Bank of Japan Governor Masaaki Shirakawa warned of mounting problems for the world's No 2 economy, saying slumping exports and weak share prices were taking a toll on growth and the nation's banking system. He acknowledged the central bank was adopting unconventional policies to support an economy falling deeper into recession, but said it was already giving serious thought to how to eventually exit them.
"Exports fell sharply in the fourth quarter and corporate finance has been tight, which is putting downward pressure on the economy in various ways. That has happened not only in Japan but other parts of the world," Shirakawa told the lower house budget committee on Friday. "The worsening of economic activity in the past three months has been very severe."
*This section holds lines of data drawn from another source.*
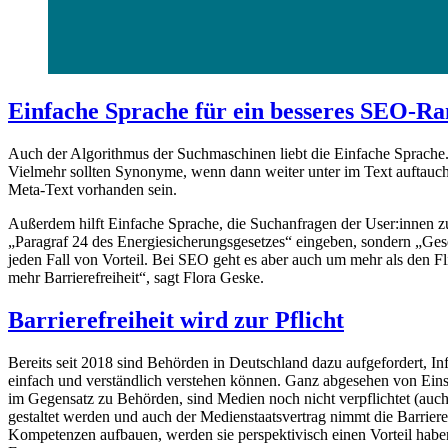
Einfache Sprache für ein besseres SEO-Ra
Auch der Algorithmus der Suchmaschinen liebt die Einfache Sprache. 
Vielmehr sollten Synonyme, wenn dann weiter unter im Text auftauche
Meta-Text vorhanden sein.
Außerdem hilft Einfache Sprache, die Suchanfragen der User:innen zu
„Paragraf 24 des Energiesicherungsgesetzes“ eingeben, sondern „Gesetz
jeden Fall von Vorteil. Bei SEO geht es aber auch um mehr als den Fli
mehr Barrierefreiheit“, sagt Flora Geske.
Barrierefreiheit wird zur Pflicht
Bereits seit 2018 sind Behörden in Deutschland dazu aufgefordert, I
einfach und verständlich verstehen können. Ganz abgesehen von Ein
im Gegensatz zu Behörden, sind Medien noch nicht verpflichtet (auch)
gestaltet werden und auch der Medienstaatsvertrag nimmt die Barriere
Kompetenzen aufbauen, werden sie perspektivisch einen Vorteil habe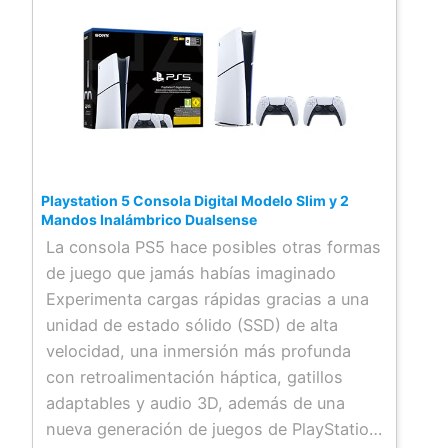
Playstation 5 Consola Digital Modelo Slim y 2
Mandos Inalámbrico Dualsense
La consola PS5 hace posibles otras formas
de juego que jamás habías imaginado
Experimenta cargas rápidas gracias a una
unidad de estado sólido (SSD) de alta
velocidad, una inmersión más profunda
con retroalimentación háptica, gatillos
adaptables y audio 3D, además de una
nueva generación de juegos de PlayStation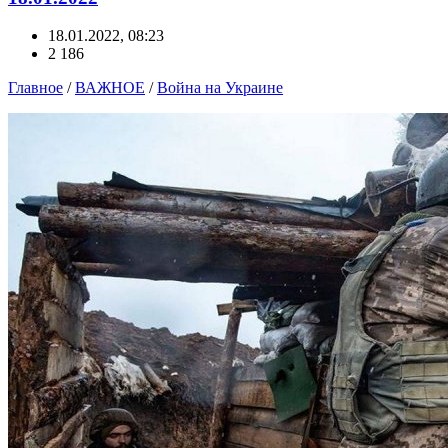
18.01.2022, 08:23
2 186
Главное
/
ВАЖНОЕ
/
Война на Украине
A global economic slump since late last year has slowed Japanese exports and production of cars and electronics, and the economy is seen headed for its longest recession of modern times. Toyota Motor Corp, the world's top automaker, said on Friday it now expects its loss for the year to March 31 to be three times what it flagged just six weeks ago as it struggles to cut production fast enough to match sliding sales.
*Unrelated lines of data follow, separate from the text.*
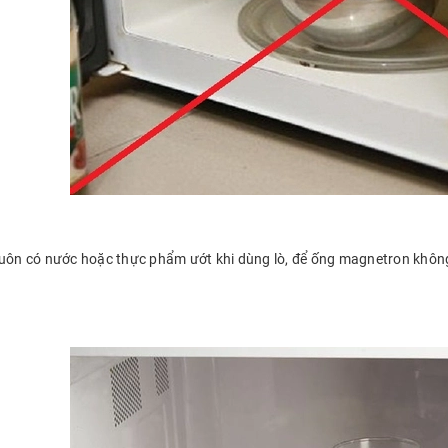
luôn có nước hoặc thực phẩm ướt khi dùng lò, để ống magnetron không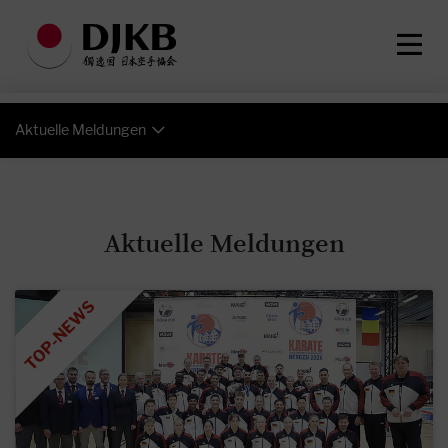
Aktuelle Meldungen
Aktuelle Meldungen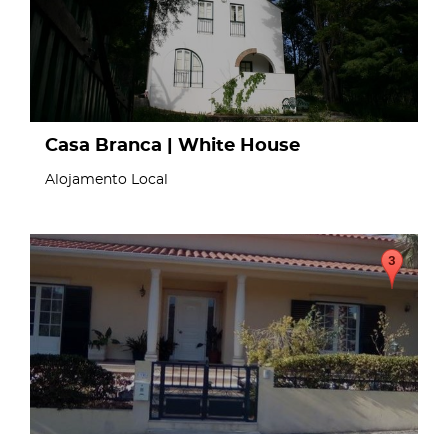
Casa Branca | White House
Alojamento Local
page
The deepening recession world-wide prompted the Bank of England to cut interest rates to a historical low on Thursday, while the European Central Bank also signalled that more rate cuts could come. While Japan's financial system is in relatively good shape compared with those of the United States and Europe, the nation's banks have been hit hard by falls in the value of their shareholdings and rising costs to cope with non-performing loans amid the global financial storm.
Shirakawa reiterated that the biggest risk for Japanese banks was the falling value of their shareholdings, which he said was behind the BoJ's decision to buy shares from banks. This week the central bank dusted off a scheme it implemented in 2002-2004 to head off a domestic banking crisis, pledging to buy up to 1 trillion yen ($10.97 billion) in shares held by banks to help reduce their exposure to stock market fluctuations.
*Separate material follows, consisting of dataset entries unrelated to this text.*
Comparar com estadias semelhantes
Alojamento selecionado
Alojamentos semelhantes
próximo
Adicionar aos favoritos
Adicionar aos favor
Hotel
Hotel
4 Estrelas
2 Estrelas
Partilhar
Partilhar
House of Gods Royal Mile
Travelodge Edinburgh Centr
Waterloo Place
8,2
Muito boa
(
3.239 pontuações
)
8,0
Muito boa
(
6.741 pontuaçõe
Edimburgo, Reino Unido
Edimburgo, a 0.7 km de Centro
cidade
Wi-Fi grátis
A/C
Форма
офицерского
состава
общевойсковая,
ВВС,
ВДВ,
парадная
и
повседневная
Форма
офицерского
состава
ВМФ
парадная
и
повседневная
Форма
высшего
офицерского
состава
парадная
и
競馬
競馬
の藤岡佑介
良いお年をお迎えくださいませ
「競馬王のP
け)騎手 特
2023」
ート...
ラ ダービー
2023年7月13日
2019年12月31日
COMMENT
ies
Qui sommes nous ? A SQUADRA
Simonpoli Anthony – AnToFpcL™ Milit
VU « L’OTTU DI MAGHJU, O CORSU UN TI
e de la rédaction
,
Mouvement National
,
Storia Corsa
That follows the BoJ's moves in the last few months to temporarily buy commercial paper and consider purchasing corporate bonds to ease a severe funding squeeze that threatens to deepen the recession. Shirakawa said that while such unconventional steps were needed in times of crisis, the central bank has its mind set on how to exit these policies once conditions improve.
"The BoJ has decided to buy commercial paper and shares. But we will guide policy with a firm eye on how to exit from these steps," he said. BoJ officials, including board member Atsushi Mizuno, have suggested the bank is ready to take further steps to ease credit strains. As the economy is quickly deteriorating, investors and banks have been nervous about lending to each other, keeping the benchmark three-month interbank rate above 0.70 percent, well above the BoJ's overnight call rate target of 0.1 percent.
Japanese companies have complained of tightening financial conditions, and there are growing fears that otherwise healthy companies are being driven to the wall because they cannot obtain working capital - especially smaller firms that are key suppliers to major corporations and collectively employ 70 percent of Japanese workers. Banks are caught between companies seeking more loans, because the credit market has frozen up, and falling values of large stock portfolios that have reduced their capital base.
Japan's economy is expected to have suffered its biggest contraction since 1974 in the last three months of 2008, according to a Reuters poll. Preliminary fourth-quarter gross domestic product data is due on February 16. The index of coincident economic indicators, which measures the current state of the economy and is compiled using data such as output figures, fell for the fifth straight month in December to mark its lowest level since 2003, government data showed on Friday.